Conservation Efforts in Minnesota
A reintroduction effort began in Minnesota in 1985, with the release of four captive-bred burrowing owls in Rock County. In 1986, the Minnesota Department of Natural Resources, the Raptor Center, and the University of Minnesota joined forces to develop survey and management strategies for recovery of the burrowing owl (Martell 1990). Sightings of burrowing owls were solicited from the public beginning in 1986. From 1988 to 1990, posters were distributed throughout western Minnesota to solicit nesting reports. During 1988-89, road surveys were conducted in the historic range of the species. Between 1986 and 1990, 105 juvenile burrowing owls were released (Martell 1990). However, none of the released birds have been sighted in subsequent years and no band returns have been received. Due to the lack of success, further large-scale reintroductions cannot be justified (Martell 1990). The Minnesota Biological Survey continues to target this species as surveys are completed in the prairie region of the state. Burrowing owls were observed in western Minnesota in 1999, 2002, and 2004-2007. Nesting was confirmed in Norman County in 2006 and in Polk and Pipestone counties in 2007. These records represent the first documented nesting of burrowing owls in Minnesota since 1990.

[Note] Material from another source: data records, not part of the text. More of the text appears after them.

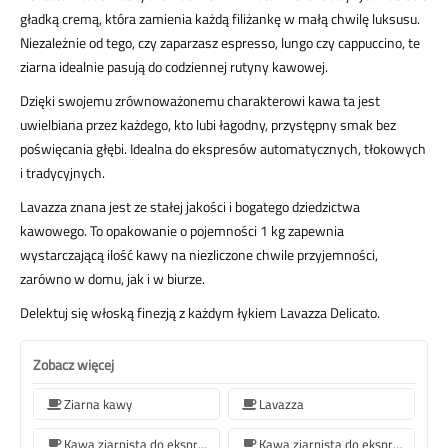
gładką cremą, która zamienia każdą filiżankę w małą chwilę luksusu.
Niezależnie od tego, czy zaparzasz espresso, lungo czy cappuccino, te
ziarna idealnie pasują do codziennej rutyny kawowej.
Dzięki swojemu zrównoważonemu charakterowi kawa ta jest
uwielbiana przez każdego, kto lubi łagodny, przystępny smak bez
poświęcania głębi. Idealna do ekspresów automatycznych, tłokowych
i tradycyjnych.
Lavazza znana jest ze stałej jakości i bogatego dziedzictwa
kawowego. To opakowanie o pojemności 1 kg zapewnia
wystarczającą ilość kawy na niezliczone chwile przyjemności,
zarówno w domu, jak i w biurze.
Delektuj się włoską finezją z każdym łykiem Lavazza Delicato.
Zobacz więcej
Ziarna kawy
Lavazza
Kawa ziarnista do ekspresu do kawy Jura
Kawa ziarnista do ekspresu do kawy De'Longhi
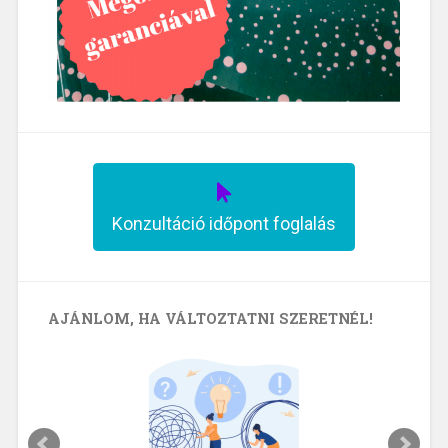
Konzultáció időpont foglalás
AJÁNLOM, HA VÁLTOZTATNI SZERETNÉL!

Haug, E. A., and L. W. Oliphant. 1990. Movements, activity patterns, and habitat use of Burrowing Owls in Saskatchewan. Journal of Wildlife Management 54:27-35.
Haug, E. A., B. A. Millsap, and M. S. Martell. 1993. Burrowing Owl (Speotyto cunicularia). Number 61 in A. Poole and F. Gill, editors. The birds of North America. The Birds of North America, Inc., Philadelphia, Pennsylvania.
Martell, M. S. 1990. Reintroduction of Burrowing Owls into Minnesota: a feasibility study. M.S. Thesis, University of Minnesota, St. Paul, Minnesota. 95 pp.